A small debate has been rolling through various Among Us playgroups about what exactly counts as “fair play.” Chief among these concerns are the way metagaming can affect the play group, but what is metagaming in Among Us, and is it actually all that bad?
What does it mean to metagame in Among Us?
A metagame can be described as the game outside of a game. The best way to understand this would be to look at any game that has a well-known and accepted strategy. Using League of Legends as an example, something as simple as splitting the lanes into a bruiser/tank, spell caster, and AD carry + support with one roaming jungler is so accepted that Riot actually began to use it for matchmaking.
If a team were to alter their strategy specifically to beat this configuration, however, then that new strategy would be a product of metagaming. Metagaming is one of the ways that competitive games advance and new strategies and tactics are discovered, but it isn’t always accepted by all communities.
For people who enjoy Among Us for its more casual gameplay, metagaming can feel like someone taking the game too seriously, or requiring that everyone put a greater degree of thought into the game than they were expecting.
What does metagaming look like in Among Us?
Metagaming in Among Us comes in a variety of forms. Sometimes it can be as simple as announcing a task that confirms your innocence and asking that the rest of the crew follow to confirm. Other times it can involve using specific information in a creative fashion, such as watching who does or doesn’t show up to do a common task, and whether or not the task bar moves up when they do it.

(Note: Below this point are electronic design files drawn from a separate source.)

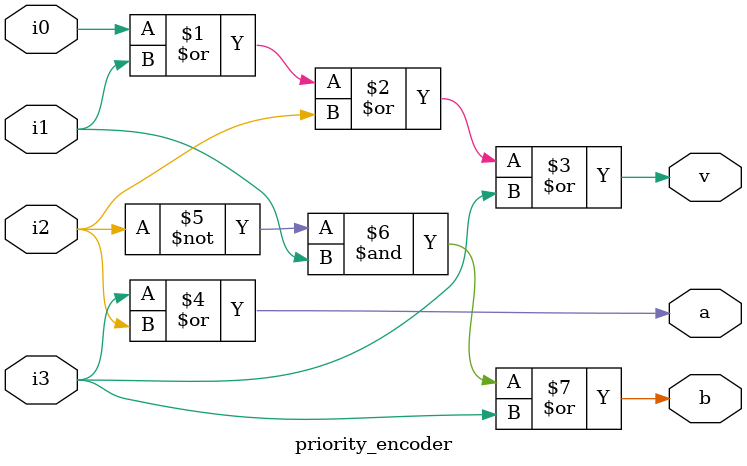
<source format=v>
module priority_encoder(i0,i1,i2,i3,a,b,v );
input i0,i1,i2,i3;
output a,b,v;
assign v=i0|i1|i2|i3;
assign a=i3|i2;
assign b=(~i2&i1)|i3;
endmodule

</source>
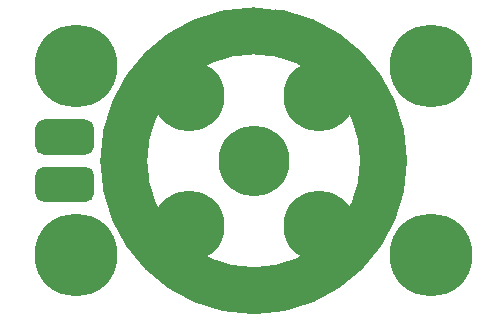
<source format=gtl>
G04 #@! TF.GenerationSoftware,KiCad,Pcbnew,5.1.9+dfsg1-1*
G04 #@! TF.CreationDate,2023-01-27T15:42:14+09:00*
G04 #@! TF.ProjectId,top,746f702e-6b69-4636-9164-5f7063625858,rev?*
G04 #@! TF.SameCoordinates,Original*
G04 #@! TF.FileFunction,Copper,L1,Top*
G04 #@! TF.FilePolarity,Positive*
%FSLAX46Y46*%
G04 Gerber Fmt 4.6, Leading zero omitted, Abs format (unit mm)*
G04 Created by KiCad (PCBNEW 5.1.9+dfsg1-1) date 2023-01-27 15:42:14*
%MOMM*%
%LPD*%
G01*
G04 APERTURE LIST*
G04 #@! TA.AperFunction,EtchedComponent*
%ADD10C,4.000000*%
G04 #@! TD*
G04 #@! TA.AperFunction,ComponentPad*
%ADD11C,7.000000*%
G04 #@! TD*
G04 #@! TA.AperFunction,ComponentPad*
%ADD12C,6.000000*%
G04 #@! TD*
G04 APERTURE END LIST*
D10*
X146000000Y-93000000D02*
G75*
G03*
X146000000Y-93000000I-11000000J0D01*
G01*
G04 #@! TA.AperFunction,ComponentPad*
G36*
G01*
X120750000Y-96500000D02*
X117250000Y-96500000D01*
G75*
G02*
X116500000Y-95750000I0J750000D01*
G01*
X116500000Y-94250000D01*
G75*
G02*
X117250000Y-93500000I750000J0D01*
G01*
X120750000Y-93500000D01*
G75*
G02*
X121500000Y-94250000I0J-750000D01*
G01*
X121500000Y-95750000D01*
G75*
G02*
X120750000Y-96500000I-750000J0D01*
G01*
G37*
G04 #@! TD.AperFunction*
G04 #@! TA.AperFunction,ComponentPad*
G36*
G01*
X120750000Y-92500000D02*
X117250000Y-92500000D01*
G75*
G02*
X116500000Y-91750000I0J750000D01*
G01*
X116500000Y-90250000D01*
G75*
G02*
X117250000Y-89500000I750000J0D01*
G01*
X120750000Y-89500000D01*
G75*
G02*
X121500000Y-90250000I0J-750000D01*
G01*
X121500000Y-91750000D01*
G75*
G02*
X120750000Y-92500000I-750000J0D01*
G01*
G37*
G04 #@! TD.AperFunction*
D11*
X150000000Y-101000000D03*
X120000000Y-85000000D03*
X120000000Y-101000000D03*
X150000000Y-85000000D03*
D12*
X140500000Y-87500000D03*
X140500000Y-98500000D03*
X129500000Y-98500000D03*
X129500000Y-87500000D03*
X135000000Y-93000000D03*
M02*

</source>
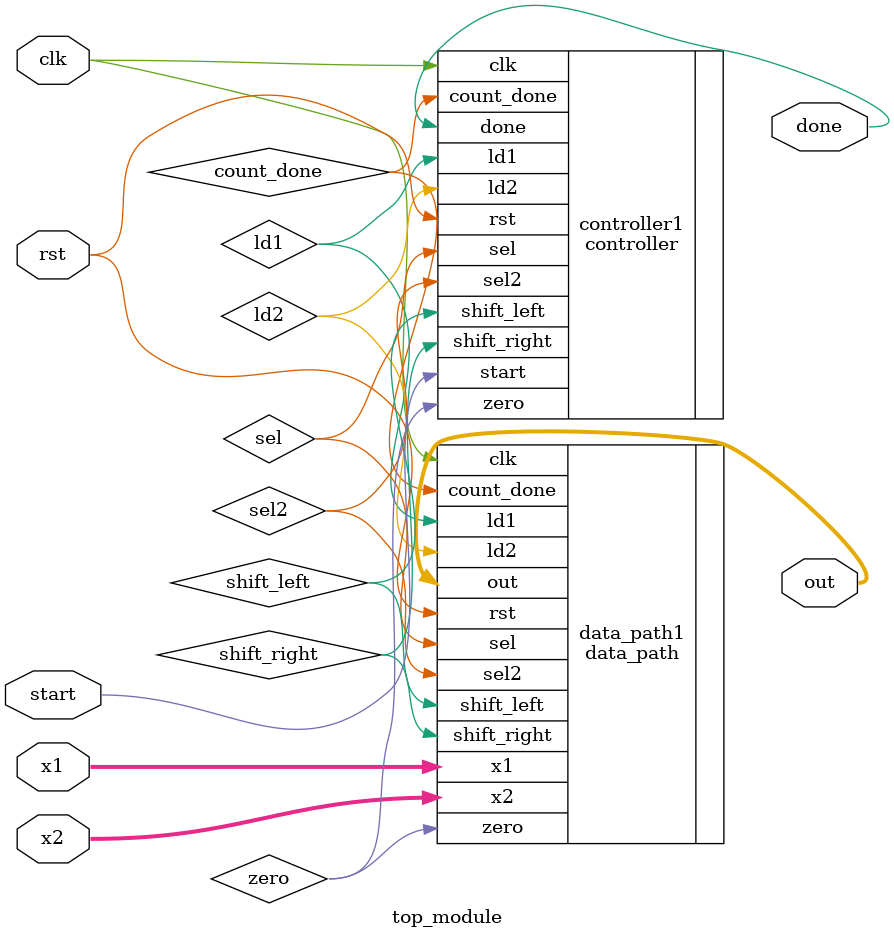
<source format=v>
module top_module (
    input clk,
    input rst,
    input start,
    input [15:0] x1,
    input [15:0] x2,
    output [31:0] out,
    output done
);

    wire ld1 , ld2 , sel , shift_left , shift_right , count_done , zero , sel2;
    controller controller1 (
        .clk(clk),
        .rst(rst),
        .start(start),
        .count_done(count_done),
        .ld1(ld1),
        .ld2(ld2),
        .sel(sel),
        .shift_left(shift_left),
        .shift_right(shift_right),
        .done(done),
        .zero(zero) ,
        .sel2(sel2)
    );

    data_path data_path1 (
        .clk(clk),
        .rst(rst),
        .shift_left(shift_left),
        .shift_right(shift_right),
        .x1(x1),
        .x2(x2),
        .ld1(ld1),
        .ld2(ld2),
        .sel(sel),
        .out(out),
        .count_done(count_done),
        .zero(zero) ,
        .sel2(sel2)
    );
endmodule
</source>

Other types of metagaming gets players to play a certain way, such as moving around the map in small groups, or avoiding specific locations unless you have allies. In general, metagaming is any development in the way people play with the goal of increasing their win chances.
So is metagaming in Among Us bad?
The biggest problem with making any claim about whether or not metagaming makes Among Us better or worse is that everyone has their own ideas about what counts as metagaming. Is it metagaming to wait outside of electrical until a few more people show up? Is it metagaming to call an emergency meeting when the task bar is nearly filled? What about asking suspects about specific tasks that they may or may not have encountered?
What counts as “legitimate gameplay” is going to vary wildly for each Among Us playgroup. The best thing you can do for your playgroup is to simply have a conversation about how you would all like to play. If your playgroup decides to do this, you should avoid making outright rules and instead simply speak plainly about guidelines.
Rules create more problems than they solve, and have the downside of making the game more complicated in the long run. Instead, simply asking that your playgroup avoid doing specific things, like asking new players about specific task puzzles or using a buddy system throughout the map, can go a long way.